- **WORK REQUEST**:
Can you retype the stretch from the line containing "What is the value" through the line containing "What is the difference between the highest" word for word, leaving the pictures out?

- **DATA FOR REVIEW**:

* * * * * * *

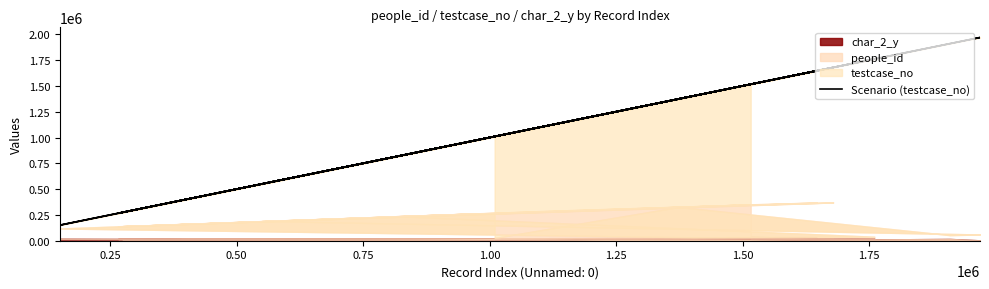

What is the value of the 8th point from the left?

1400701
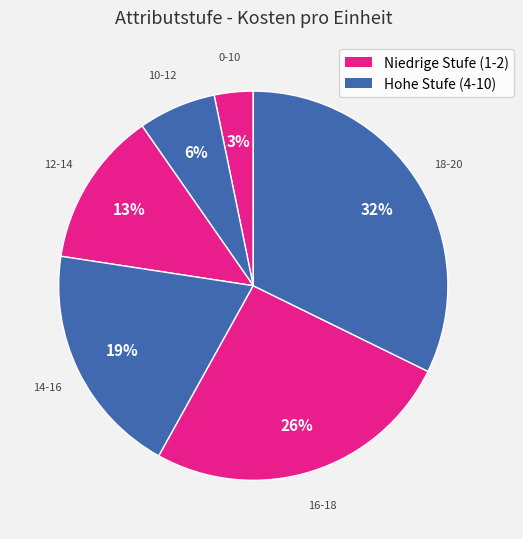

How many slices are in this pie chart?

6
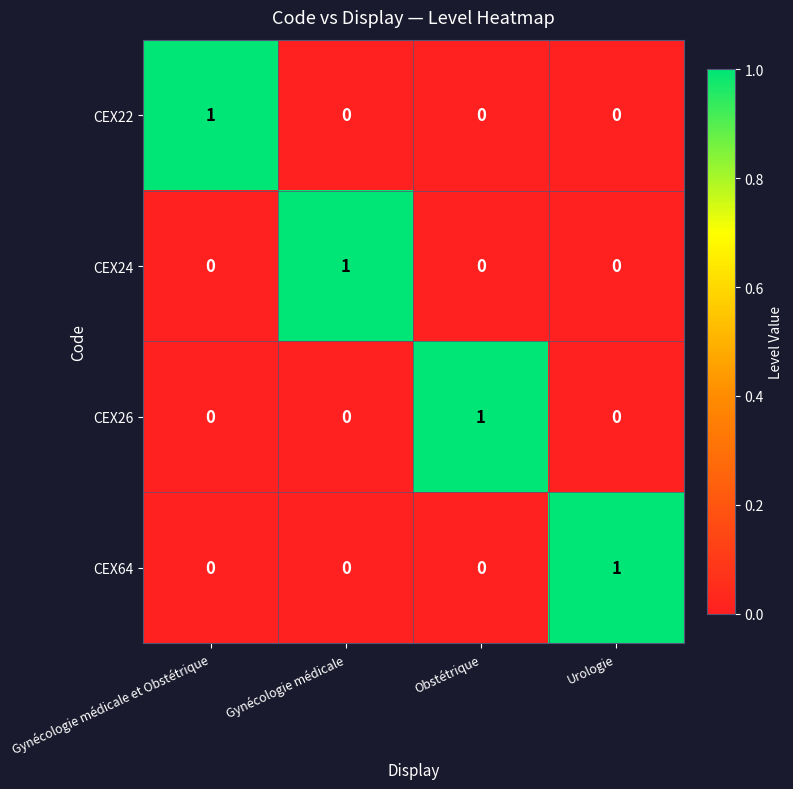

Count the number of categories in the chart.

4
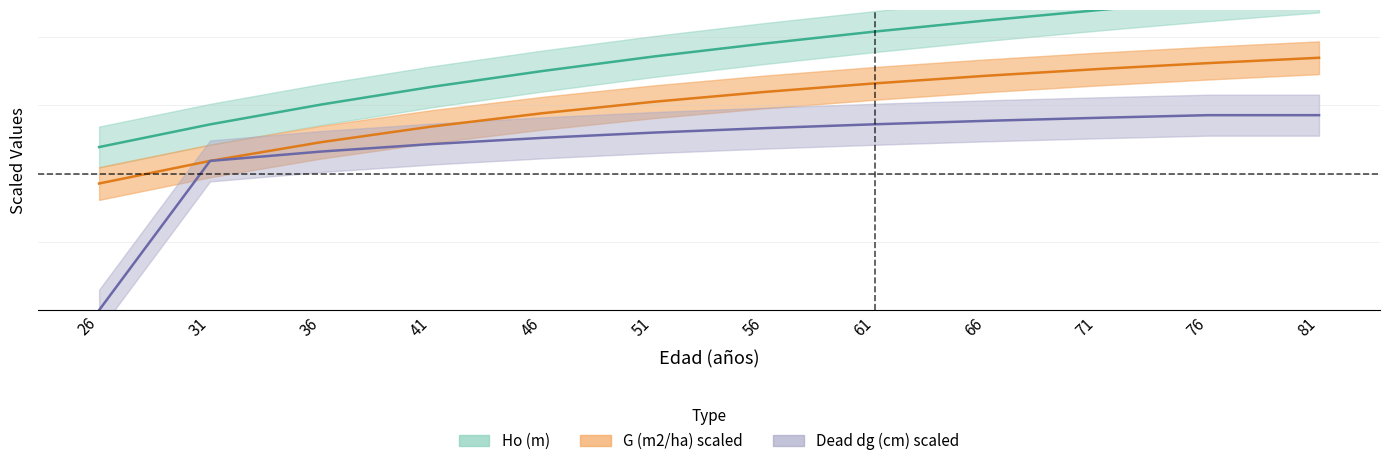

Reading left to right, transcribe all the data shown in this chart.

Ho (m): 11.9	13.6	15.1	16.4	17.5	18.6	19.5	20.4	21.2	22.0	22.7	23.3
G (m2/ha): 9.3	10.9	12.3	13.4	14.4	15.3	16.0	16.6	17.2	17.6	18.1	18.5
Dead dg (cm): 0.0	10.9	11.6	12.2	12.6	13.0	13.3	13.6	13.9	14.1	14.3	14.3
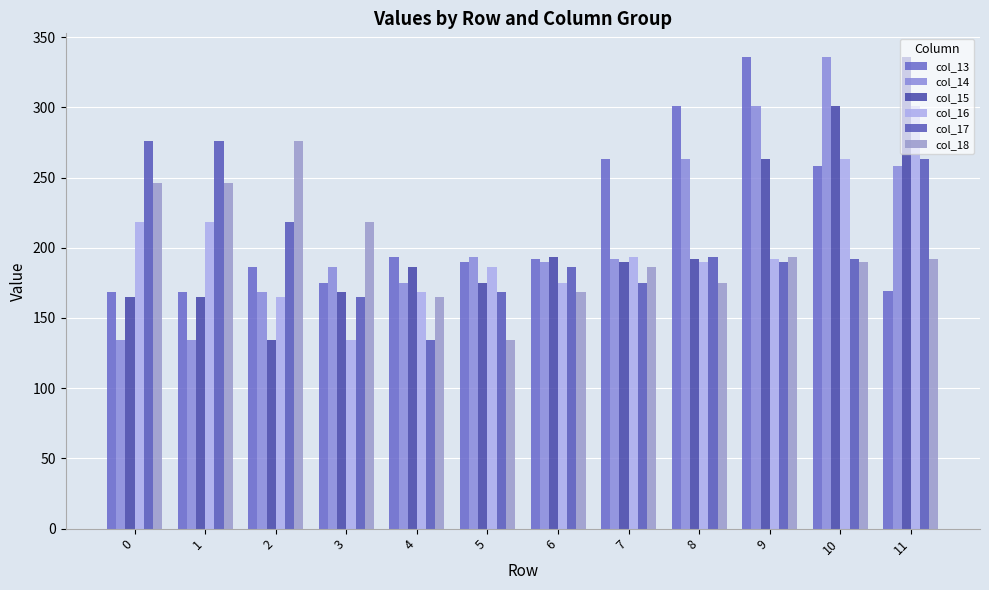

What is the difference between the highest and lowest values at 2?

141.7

* * * * * * *

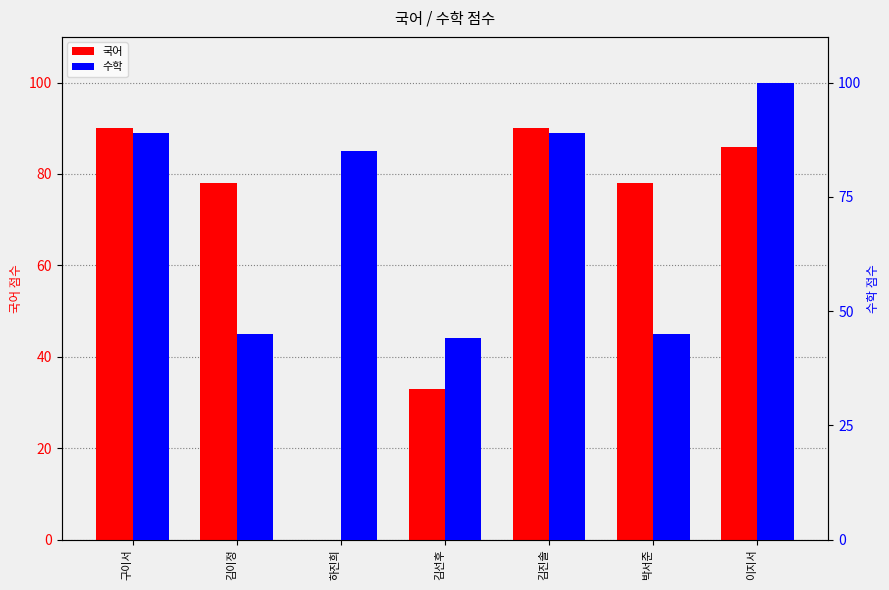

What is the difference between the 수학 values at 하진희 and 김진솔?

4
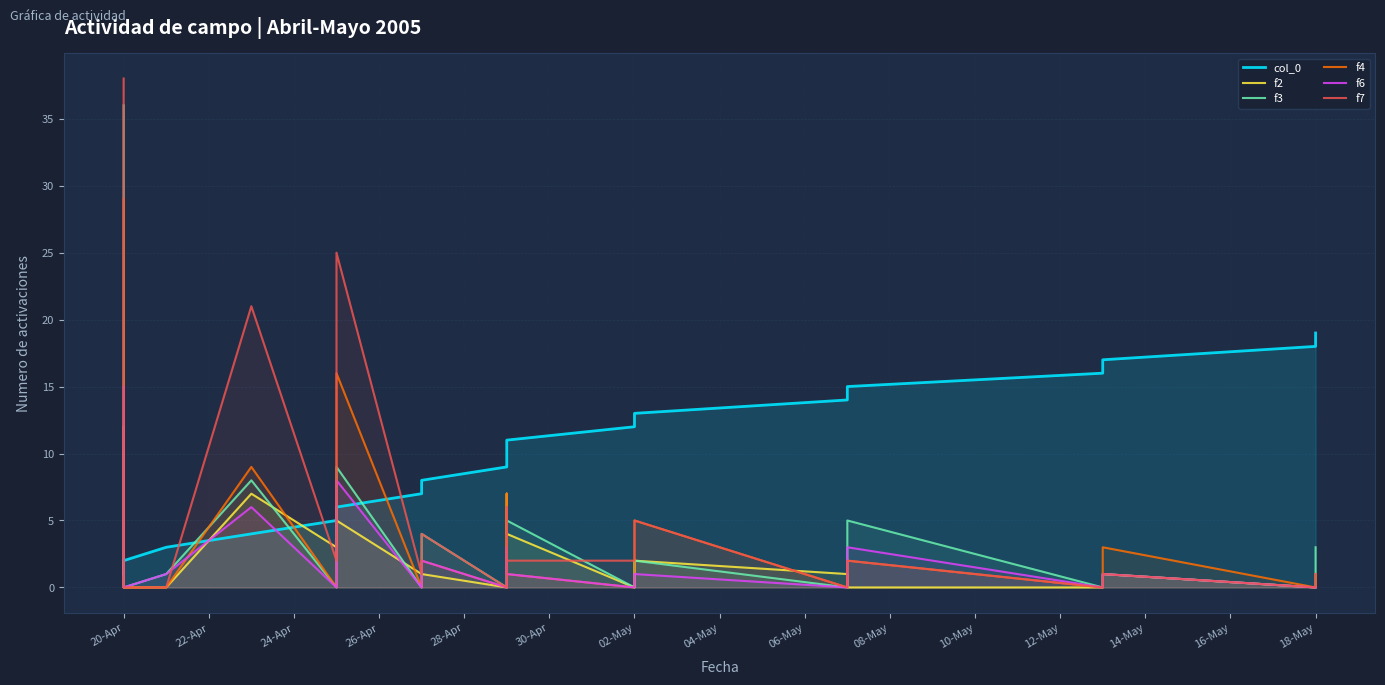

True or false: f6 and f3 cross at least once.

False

* * * * * * *

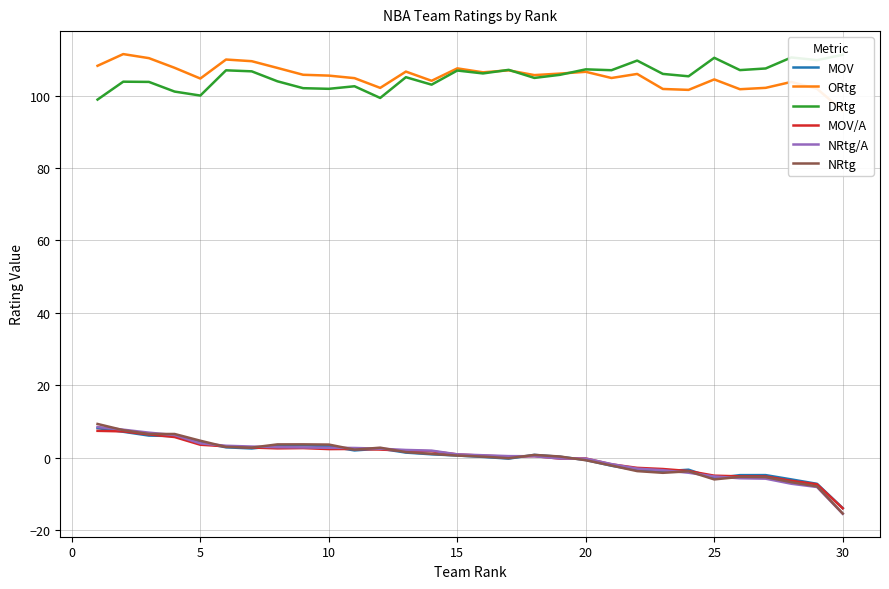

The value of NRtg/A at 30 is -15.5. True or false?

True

* * * * * * *

- **WORKED SOLUTION**:
What is the value of the 8th point from the left?

1400701

How many slices are in this pie chart?

6

Count the number of categories in the chart.

4

Reading left to right, transcribe all the data shown in this chart.

Ho (m): 11.9	13.6	15.1	16.4	17.5	18.6	19.5	20.4	21.2	22.0	22.7	23.3
G (m2/ha): 9.3	10.9	12.3	13.4	14.4	15.3	16.0	16.6	17.2	17.6	18.1	18.5
Dead dg (cm): 0.0	10.9	11.6	12.2	12.6	13.0	13.3	13.6	13.9	14.1	14.3	14.3

What is the difference between the highest and lowest values at 2?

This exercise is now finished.